Lo dicho por el mandatario en Palacio Nacional no sólo es replicado por los medios de comunicación, también alimenta a las redes sociales, en las que una caterva de cuentas identifican tanto a los periodistas que le hacen preguntas incómodas como a los señalados como obstructores de la Cuarta Transformación. El escarnio público y el miedo a ser apestado de la nueva hegemonía inhibe críticas y vence resistencias. Si bien la ley obliga a presentar denuncia penal si se conoce de algún delito (artículo 222 del Código Nacional de Procedimientos Penales), el Presidente opta por quedarse en el señalamiento mediático, un golpe dado que no se quita aunque después se demuestre que fue impreciso o, incluso, falso.

La ortodoxia del discurso épico se sostiene contra toda evidencia a grados orwelleanos.
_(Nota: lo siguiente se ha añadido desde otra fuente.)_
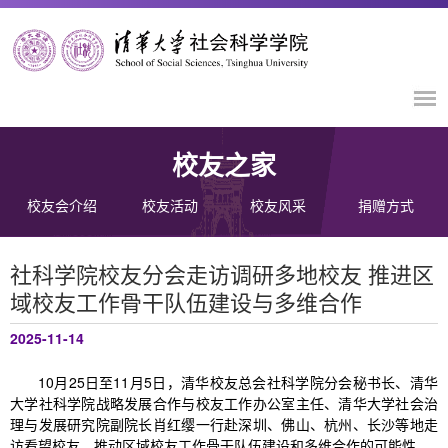
校友之家
校友会介绍
校友活动
校友风采
捐赠方式
社科学院校友分会走访调研多地校友 推进区
域校友工作骨干队伍建设与多维合作
2025-11-14
10月25日至11月5日，清华校友总会社科学院分会秘书长、清华
大学社科学院战略发展合作与校友工作办公室主任、清华大学社会治
理与发展研究院副院长肖红缨一行赴深圳、佛山、杭州、长沙等地走
访看望校友，推动区域校友工作骨干队伍建设和多维合作的可能性。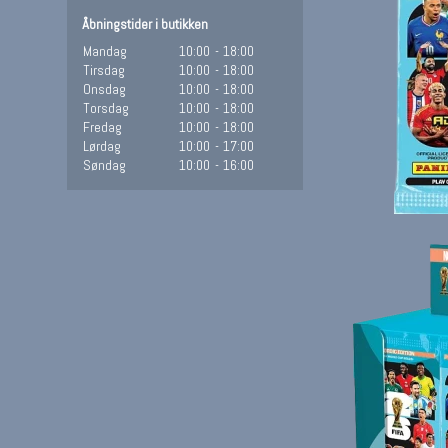
Åbningstider i butikken
Mandag
10:00
-
18:00
Tirsdag
10:00
-
18:00
Onsdag
10:00
-
18:00
Torsdag
10:00
-
18:00
Fredag
10:00
-
18:00
Lørdag
10:00
-
17:00
Søndag
10:00
-
16:00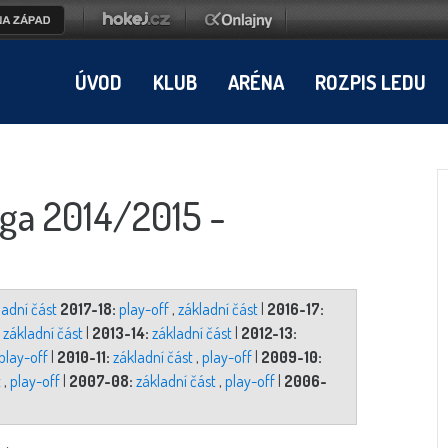
ÚVOD
KLUB
ARÉNA
ROZPIS LEDU
liga 2014/2015 -
ladní část
2017-18:
play-off
,
základní část
|
2016-17:
základní část
|
2013-14:
základní část
|
2012-13:
play-off
|
2010-11:
základní část
,
play-off
|
2009-10:
t
,
play-off
|
2007-08:
základní část
,
play-off
|
2006-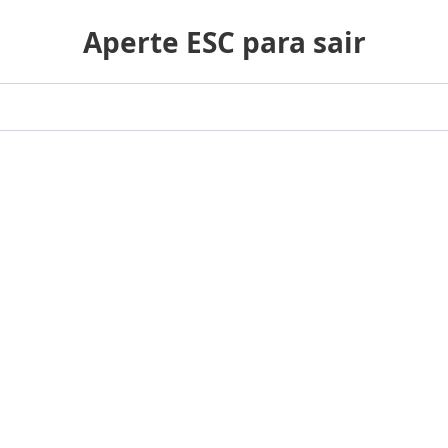
Aperte ESC para sair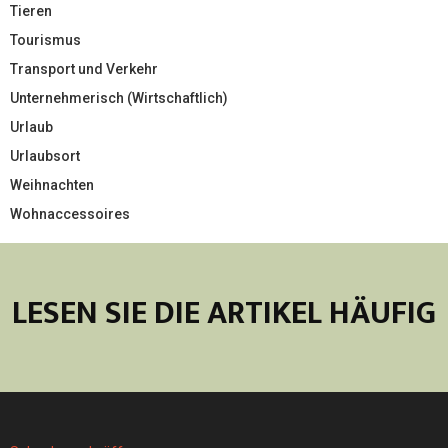
Tieren
Tourismus
Transport und Verkehr
Unternehmerisch (Wirtschaftlich)
Urlaub
Urlaubsort
Weihnachten
Wohnaccessoires
LESEN SIE DIE ARTIKEL HÄUFIG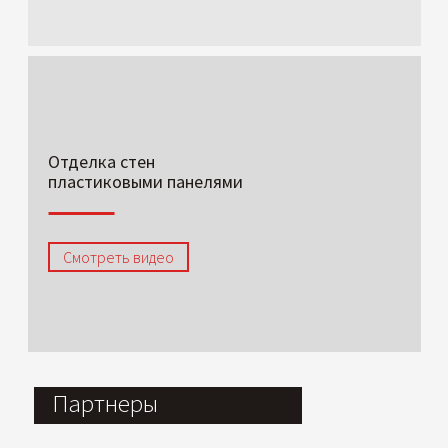
Отделка стен
пластиковыми панелями
Смотреть видео
Партнеры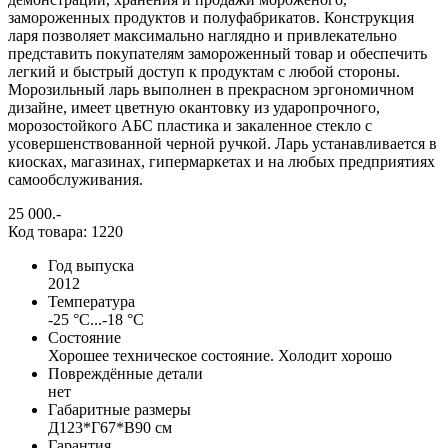
замороженных продуктов и полуфабрикатов. Конструкция
ларя позволяет максимально наглядно и привлекательно
представить покупателям замороженный товар и обеспечить
легкий и быстрый доступ к продуктам с любой стороны.
Морозильный ларь выполнен в прекрасном эргономичном
дизайне, имеет цветную окантовку из ударопрочного,
морозостойкого АБС пластика и закаленное стекло с
усовершенствованной черной ручкой. Ларь устанавливается в
киосках, магазинах, гипермаркетах и на любых предприятиях
самообслуживания.
25 000
.-
Код товара: 1220
Год выпуска
2012
Температура
-25 °C...-18 °C
Состояние
Хорошее техническое состояние. Холодит хорошо
Повреждённые детали
нет
Габаритные размеры
Д123*Г67*В90 см
Гарантия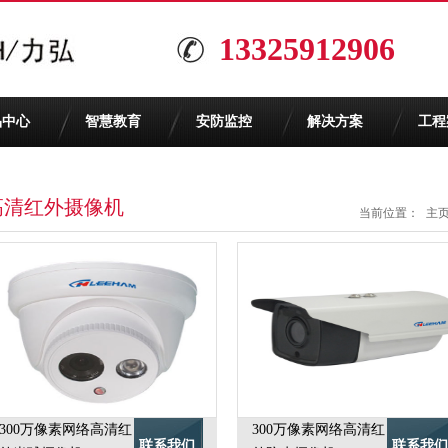
13325912906
品中心
智慧教育
安防监控
解决方案
工程
高清红外摄像机
当前位置：
主
300万像素网络高清红
300万像素网络高清红
联系我们
联系我们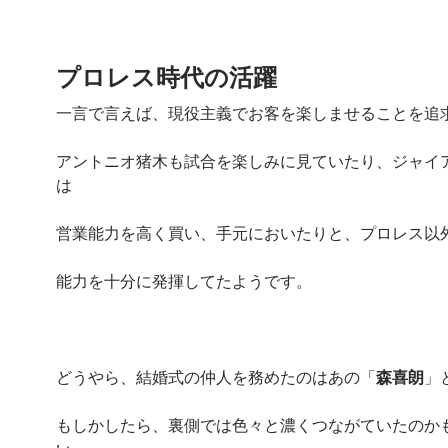
プロレス時代の活躍
一言で言えば、現役主義でお客を楽しませることを追
アントニオ猪木も試合を楽しみに見ていたり、ジャイ
は
営業能力を高く買い、手元においたりと、プロレス以
能力を十分に発揮してたようです。
どうやら、結婚式の仲人を務めたのはあの「
森喜朗
」
もしかしたら、裏側では色々と濃くつながていたのか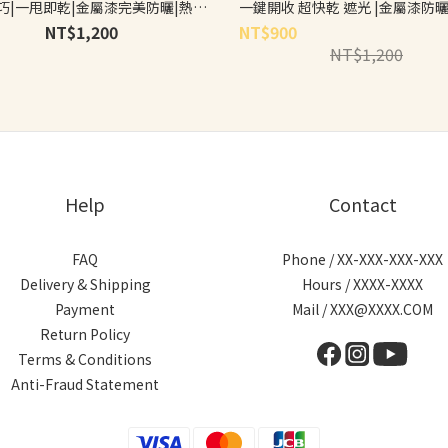
巧|一甩即乾|金屬漆完美防曬|熱銷
一鍵開收 超快乾 遮光 |金屬漆防
NT$1,200
NT$900
NT$1,200
Help
Contact
FAQ
Phone / XX-XXX-XXX-XXX
Delivery & Shipping
Hours / XXXX-XXXX
Payment
Mail / XXX@XXXX.COM
Return Policy
Terms & Conditions
Anti-Fraud Statement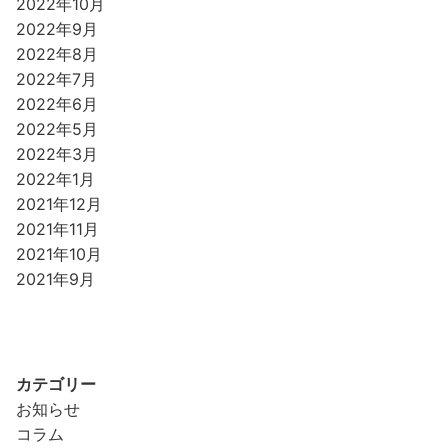
2022年10月
2022年9月
2022年8月
2022年7月
2022年6月
2022年5月
2022年3月
2022年1月
2021年12月
2021年11月
2021年10月
2021年9月
カテゴリー
お知らせ
コラム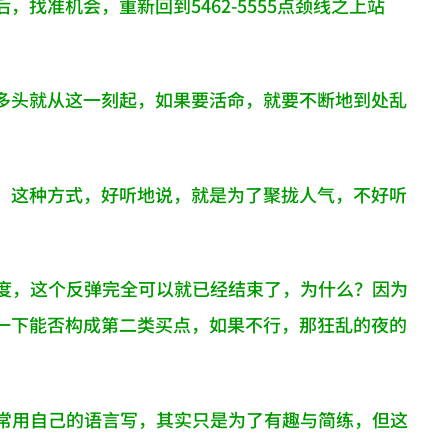
找准机会，重新回到5462-5555点颈线之上站
多头就从这一刻起，如果要活命，就要不断地到处乱
，这种方式，好听地说，就是为了聚拢人气，不好听
角度，这个反弹完全可以就已经结束了，为什么？因为
一下能否构成第二类买点，如果不行，那狂乱的夜的
经常用自己的语言写，其实只是为了有趣与简练，但这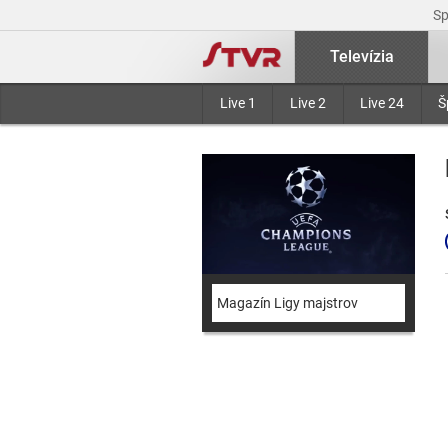
S
Televízia
Live 1
Live 2
Live 24
Š
Magazín Ligy majstrov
Los otros son conservadores, así se afirme que los divorcios son producto del neoliberalismo y se promueva una “Constitución Moral”; al Inai se le responsabiliza de la opacidad del expediente de Odebrecht, no obstante que el fiscal general, Gertz Manero, se amparó para no cumplir con la resolución del órgano garante y mantenerlo reservado; se acusa a la sociedad civil que se opone a la Guardia Nacional como continuista de la estrategia de los últimos dos sexenios, siendo que, como lo demostró el investigador Alejandro Madrazo en las audiencias del Senado, es exactamente al revés.

La crisis de la democracia liberal que cunde en el mundo tiene que ver con la  incapacidad que ha tenido de responder a la creciente desigualdad tras el fin de la Guerra Fría, cierto, pero también porque en las actuales sociedades hipercomunicadas no predomina la comunicación racional, sino emocional. Elevar el debate público en el ágora digital es un reto civilizatorio para aprovechar el instrumento portentoso de la interconectividad horizontal. Pero en lo que eso ocurre, el púlpito presidencial de Palacio Nacional es un monumento a la posverdad.

               

*Integrante de la dirigencia colegiada del PRD.